The rain hammered on the roof. Tap. Tap. Tap.

Ren did not scream. He did not wail.

He slowly stood up, his legs shaking from the strange energy coursing through him and the weight of the grief crushing his chest. He reached out and gently fixed the blanket, pulling it up to her chin. He smoothed her hair. He kissed her cold forehead.

"I promise," he whispered to the silence. "I will be the Warden."

Just then, the sound of the rain was overpowered.

Clop. Clop. Clop.

Heavy hooves on the mud. The creak of iron wheels. The jingle of expensive harnesses.

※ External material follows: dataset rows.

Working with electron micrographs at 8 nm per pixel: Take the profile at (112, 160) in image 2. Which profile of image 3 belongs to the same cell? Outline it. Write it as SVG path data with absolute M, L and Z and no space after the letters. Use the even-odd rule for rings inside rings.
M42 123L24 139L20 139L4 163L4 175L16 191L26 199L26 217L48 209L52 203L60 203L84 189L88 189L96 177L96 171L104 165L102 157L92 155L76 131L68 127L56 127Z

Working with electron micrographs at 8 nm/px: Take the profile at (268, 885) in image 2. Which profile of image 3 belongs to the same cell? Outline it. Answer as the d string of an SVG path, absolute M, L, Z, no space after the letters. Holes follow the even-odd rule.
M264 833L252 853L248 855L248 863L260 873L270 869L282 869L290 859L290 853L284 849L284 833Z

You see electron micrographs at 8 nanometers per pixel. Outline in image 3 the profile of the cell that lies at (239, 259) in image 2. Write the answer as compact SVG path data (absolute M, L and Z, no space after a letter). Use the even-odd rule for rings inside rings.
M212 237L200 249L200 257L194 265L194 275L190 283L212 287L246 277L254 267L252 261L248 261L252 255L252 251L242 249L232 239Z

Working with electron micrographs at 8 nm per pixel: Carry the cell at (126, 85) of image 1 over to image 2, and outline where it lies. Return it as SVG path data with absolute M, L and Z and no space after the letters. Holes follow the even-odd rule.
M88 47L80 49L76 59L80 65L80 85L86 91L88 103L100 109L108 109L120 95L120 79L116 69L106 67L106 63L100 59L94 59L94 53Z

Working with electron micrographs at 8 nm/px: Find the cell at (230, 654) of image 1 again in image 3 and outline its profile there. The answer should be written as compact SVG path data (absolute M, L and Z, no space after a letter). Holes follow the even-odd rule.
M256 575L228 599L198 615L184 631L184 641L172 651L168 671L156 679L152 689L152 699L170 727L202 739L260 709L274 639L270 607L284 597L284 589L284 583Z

A carriage had arrived outside.

Ren turned to the door. The grief in his grey eyes hardened. It solidified, turning into a sheet of ice over a deep, dark ocean. He touched his right palm, feeling the hum of the strange power hiding there.

The door burst open.

Two knights in silver armor stood there, the rain sluicing off their pauldrons. The crest of a roaring lion—the Arken Sigil—was emblazoned on their chest plates. They looked around the filthy shack with sneers of disgust, until their eyes landed on the small boy standing by the deathbed.

"Ren Arken?" the lead knight barked. He didn't even look at the dead woman.

Ren stood straight. He smoothed his ragged tunic. He looked at the knight, not with fear, but with an eerie, placid evaluation.

"I am he," Ren said.

"Lord Valerius has summoned you. Grab your things. We leave now."

"I have no things," Ren said.

"Good. Then move. The horses hate this smell."

Ren took one last look at his mother. I will come back for you, he vowed internally. I will give you a grave fit for a Queen. But first, I must survive the snakes.

He walked toward the door, stepping out into the cold rain, leaving his childhood behind in the dark.

[ System Alert ]

[ New Quest Generated: Survive the Lion's Den. ]

[ Difficulty: B-Rank. ]

[ Reward: Access to 'Row 1' of the Archive. ]

Ren looked at the blue text floating in the air—text that the knights seemed unable to see—and he didn't flinch. He simply climbed into the carriage.

End of Chapter 1 - Part 1

Summary of Events:

Ren's mother, Elara, passes away.

Ren inherits the Bibliotheca of Infinity (The Archive) from the previous hidden Keeper (Mad Old Hame).

Ren is collected by the Duke's knights, beginning his journey into the noble world.

The System initializes, offering his first Quest.